The job is to find each line in the entries holding the string "Prawo" and copy that line.

■ ■ ■ ■ ■ ■ ■

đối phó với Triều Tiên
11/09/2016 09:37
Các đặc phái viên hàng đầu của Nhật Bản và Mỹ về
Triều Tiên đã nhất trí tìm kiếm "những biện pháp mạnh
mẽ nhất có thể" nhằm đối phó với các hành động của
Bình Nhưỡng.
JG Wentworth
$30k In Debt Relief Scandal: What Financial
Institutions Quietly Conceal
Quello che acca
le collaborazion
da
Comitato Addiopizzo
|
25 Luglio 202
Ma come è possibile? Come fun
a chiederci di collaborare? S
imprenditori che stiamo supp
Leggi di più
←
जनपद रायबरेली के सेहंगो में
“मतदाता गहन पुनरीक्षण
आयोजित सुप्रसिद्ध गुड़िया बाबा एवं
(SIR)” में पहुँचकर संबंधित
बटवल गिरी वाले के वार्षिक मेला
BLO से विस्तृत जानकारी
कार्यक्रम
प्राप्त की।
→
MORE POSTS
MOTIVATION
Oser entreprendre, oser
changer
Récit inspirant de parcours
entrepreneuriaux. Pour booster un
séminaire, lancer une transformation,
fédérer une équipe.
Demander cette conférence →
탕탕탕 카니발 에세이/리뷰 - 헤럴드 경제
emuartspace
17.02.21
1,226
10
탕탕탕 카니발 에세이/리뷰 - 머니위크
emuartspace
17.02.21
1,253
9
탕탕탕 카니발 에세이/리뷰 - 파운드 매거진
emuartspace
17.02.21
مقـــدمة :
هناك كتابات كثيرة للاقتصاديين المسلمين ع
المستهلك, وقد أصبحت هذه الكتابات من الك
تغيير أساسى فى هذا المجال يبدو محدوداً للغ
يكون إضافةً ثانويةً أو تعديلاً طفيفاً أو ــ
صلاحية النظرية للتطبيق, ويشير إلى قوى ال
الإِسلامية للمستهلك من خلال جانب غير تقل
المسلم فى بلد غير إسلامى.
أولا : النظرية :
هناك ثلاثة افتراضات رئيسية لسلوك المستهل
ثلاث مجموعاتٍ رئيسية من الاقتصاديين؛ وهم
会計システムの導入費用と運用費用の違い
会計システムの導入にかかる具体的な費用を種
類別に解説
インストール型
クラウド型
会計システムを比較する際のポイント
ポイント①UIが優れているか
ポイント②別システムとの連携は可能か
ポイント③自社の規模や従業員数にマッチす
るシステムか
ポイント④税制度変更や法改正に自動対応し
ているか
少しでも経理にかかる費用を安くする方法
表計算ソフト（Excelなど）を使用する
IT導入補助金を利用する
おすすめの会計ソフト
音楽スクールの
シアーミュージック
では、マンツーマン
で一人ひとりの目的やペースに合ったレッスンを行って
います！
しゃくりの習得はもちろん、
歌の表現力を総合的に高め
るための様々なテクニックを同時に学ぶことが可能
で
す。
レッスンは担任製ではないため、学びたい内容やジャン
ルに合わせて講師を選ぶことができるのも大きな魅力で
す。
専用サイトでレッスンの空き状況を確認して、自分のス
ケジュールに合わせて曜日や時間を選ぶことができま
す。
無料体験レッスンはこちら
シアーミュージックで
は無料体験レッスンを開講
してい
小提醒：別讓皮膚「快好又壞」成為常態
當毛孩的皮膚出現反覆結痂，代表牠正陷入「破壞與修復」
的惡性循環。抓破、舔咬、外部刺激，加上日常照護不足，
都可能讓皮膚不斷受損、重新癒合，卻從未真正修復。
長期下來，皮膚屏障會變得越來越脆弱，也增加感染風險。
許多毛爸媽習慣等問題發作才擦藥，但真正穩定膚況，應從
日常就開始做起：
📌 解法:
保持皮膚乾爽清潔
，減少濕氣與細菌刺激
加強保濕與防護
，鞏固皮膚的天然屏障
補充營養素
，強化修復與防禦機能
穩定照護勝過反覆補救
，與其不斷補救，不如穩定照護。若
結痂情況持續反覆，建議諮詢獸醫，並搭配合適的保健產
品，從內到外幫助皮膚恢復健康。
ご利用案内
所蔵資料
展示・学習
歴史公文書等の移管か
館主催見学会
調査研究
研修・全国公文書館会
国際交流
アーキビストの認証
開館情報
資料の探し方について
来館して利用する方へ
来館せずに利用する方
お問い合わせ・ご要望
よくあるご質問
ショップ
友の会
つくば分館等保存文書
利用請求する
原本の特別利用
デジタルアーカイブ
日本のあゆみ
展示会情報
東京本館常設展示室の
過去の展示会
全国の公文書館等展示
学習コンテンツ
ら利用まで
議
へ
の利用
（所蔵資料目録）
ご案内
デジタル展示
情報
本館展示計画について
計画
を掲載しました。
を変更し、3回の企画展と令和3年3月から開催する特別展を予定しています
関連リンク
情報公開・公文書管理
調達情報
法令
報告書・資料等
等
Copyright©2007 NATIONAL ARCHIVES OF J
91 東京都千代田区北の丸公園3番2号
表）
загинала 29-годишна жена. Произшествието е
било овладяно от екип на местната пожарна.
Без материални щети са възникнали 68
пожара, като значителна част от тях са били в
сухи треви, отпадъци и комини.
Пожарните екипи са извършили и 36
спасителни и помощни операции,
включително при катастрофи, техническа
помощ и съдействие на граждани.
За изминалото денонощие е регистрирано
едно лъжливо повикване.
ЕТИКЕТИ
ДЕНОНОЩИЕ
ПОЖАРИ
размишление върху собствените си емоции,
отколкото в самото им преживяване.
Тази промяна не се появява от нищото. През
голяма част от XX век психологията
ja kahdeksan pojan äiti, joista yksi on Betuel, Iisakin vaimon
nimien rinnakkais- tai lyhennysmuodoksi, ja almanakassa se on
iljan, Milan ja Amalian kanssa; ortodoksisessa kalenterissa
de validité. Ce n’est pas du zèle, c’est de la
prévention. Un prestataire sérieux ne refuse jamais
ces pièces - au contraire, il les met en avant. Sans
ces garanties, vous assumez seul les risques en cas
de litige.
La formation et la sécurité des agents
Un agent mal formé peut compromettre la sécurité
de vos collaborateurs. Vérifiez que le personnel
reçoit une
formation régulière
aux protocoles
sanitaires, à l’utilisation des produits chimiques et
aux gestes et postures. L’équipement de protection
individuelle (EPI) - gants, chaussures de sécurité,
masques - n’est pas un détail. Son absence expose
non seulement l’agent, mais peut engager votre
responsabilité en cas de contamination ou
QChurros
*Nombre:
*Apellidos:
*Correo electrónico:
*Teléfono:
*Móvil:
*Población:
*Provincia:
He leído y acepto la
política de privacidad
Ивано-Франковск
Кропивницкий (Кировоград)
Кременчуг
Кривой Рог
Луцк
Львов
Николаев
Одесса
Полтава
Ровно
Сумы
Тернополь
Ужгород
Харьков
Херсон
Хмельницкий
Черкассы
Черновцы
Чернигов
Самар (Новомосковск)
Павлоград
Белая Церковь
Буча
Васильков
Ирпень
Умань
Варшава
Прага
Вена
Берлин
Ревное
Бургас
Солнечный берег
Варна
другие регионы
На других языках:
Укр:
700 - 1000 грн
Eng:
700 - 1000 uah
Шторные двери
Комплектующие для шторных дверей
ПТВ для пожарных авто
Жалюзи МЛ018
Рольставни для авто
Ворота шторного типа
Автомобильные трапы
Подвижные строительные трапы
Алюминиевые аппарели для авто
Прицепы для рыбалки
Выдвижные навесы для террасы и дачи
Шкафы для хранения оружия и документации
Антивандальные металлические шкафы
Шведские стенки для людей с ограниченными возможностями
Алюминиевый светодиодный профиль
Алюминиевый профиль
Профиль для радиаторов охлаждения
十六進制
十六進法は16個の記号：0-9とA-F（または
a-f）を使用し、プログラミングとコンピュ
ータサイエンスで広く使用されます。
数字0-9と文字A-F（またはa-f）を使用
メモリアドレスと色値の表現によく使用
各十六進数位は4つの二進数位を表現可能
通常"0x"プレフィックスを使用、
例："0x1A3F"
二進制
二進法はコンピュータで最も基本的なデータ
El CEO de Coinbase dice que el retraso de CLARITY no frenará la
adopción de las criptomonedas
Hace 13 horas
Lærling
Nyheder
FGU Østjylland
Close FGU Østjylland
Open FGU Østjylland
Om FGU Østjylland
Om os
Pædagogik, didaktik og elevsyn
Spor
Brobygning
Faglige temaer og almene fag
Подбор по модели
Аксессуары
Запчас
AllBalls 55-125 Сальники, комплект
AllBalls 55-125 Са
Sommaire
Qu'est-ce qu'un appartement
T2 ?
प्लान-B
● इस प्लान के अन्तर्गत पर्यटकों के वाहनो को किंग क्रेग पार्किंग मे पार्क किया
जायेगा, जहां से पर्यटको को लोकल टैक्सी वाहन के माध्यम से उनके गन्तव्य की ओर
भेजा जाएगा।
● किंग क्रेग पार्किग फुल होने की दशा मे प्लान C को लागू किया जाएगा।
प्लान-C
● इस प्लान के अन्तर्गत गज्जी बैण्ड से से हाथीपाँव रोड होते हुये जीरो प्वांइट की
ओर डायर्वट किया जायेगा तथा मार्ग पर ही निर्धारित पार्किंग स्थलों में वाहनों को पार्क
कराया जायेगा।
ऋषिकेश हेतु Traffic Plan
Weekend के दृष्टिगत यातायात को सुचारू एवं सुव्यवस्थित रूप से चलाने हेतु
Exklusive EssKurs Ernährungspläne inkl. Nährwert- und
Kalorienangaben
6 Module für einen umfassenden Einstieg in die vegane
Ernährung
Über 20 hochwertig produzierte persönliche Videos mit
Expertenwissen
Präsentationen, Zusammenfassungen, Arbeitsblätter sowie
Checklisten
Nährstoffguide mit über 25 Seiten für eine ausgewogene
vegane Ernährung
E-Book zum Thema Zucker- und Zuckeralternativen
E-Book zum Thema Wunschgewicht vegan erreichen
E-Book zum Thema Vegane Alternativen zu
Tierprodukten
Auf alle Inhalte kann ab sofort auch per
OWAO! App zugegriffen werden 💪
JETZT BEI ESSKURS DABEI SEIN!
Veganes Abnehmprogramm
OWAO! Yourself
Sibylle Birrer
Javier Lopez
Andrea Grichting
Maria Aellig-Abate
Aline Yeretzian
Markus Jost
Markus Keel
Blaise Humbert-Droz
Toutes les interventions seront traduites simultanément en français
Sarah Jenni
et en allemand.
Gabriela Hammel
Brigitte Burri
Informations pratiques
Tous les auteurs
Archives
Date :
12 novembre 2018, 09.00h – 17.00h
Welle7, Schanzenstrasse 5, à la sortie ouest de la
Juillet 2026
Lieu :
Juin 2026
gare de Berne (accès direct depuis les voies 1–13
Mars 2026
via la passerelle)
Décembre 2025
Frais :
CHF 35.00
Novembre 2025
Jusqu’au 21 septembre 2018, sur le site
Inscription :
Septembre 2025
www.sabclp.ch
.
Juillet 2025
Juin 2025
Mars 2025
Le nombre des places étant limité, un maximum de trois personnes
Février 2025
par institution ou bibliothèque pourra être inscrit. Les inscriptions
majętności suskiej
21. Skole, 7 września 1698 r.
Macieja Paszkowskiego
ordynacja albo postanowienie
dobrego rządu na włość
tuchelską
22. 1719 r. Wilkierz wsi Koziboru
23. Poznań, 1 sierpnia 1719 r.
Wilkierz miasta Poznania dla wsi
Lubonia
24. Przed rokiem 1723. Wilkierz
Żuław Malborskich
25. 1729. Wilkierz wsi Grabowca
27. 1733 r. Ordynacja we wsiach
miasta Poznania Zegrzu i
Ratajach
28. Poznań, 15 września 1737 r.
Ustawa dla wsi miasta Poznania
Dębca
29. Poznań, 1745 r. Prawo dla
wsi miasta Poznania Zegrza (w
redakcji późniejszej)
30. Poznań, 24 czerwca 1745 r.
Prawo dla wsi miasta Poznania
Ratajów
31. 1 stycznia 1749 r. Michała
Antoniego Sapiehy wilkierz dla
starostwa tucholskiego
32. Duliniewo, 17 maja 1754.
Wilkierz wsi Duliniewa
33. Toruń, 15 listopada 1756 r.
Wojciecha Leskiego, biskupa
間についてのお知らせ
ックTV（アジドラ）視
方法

■ ■ ■ ■ ■ ■ ■

Result of this exercise:
29. Poznań, 1745 r. Prawo dla
Prawo dla wsi miasta Poznania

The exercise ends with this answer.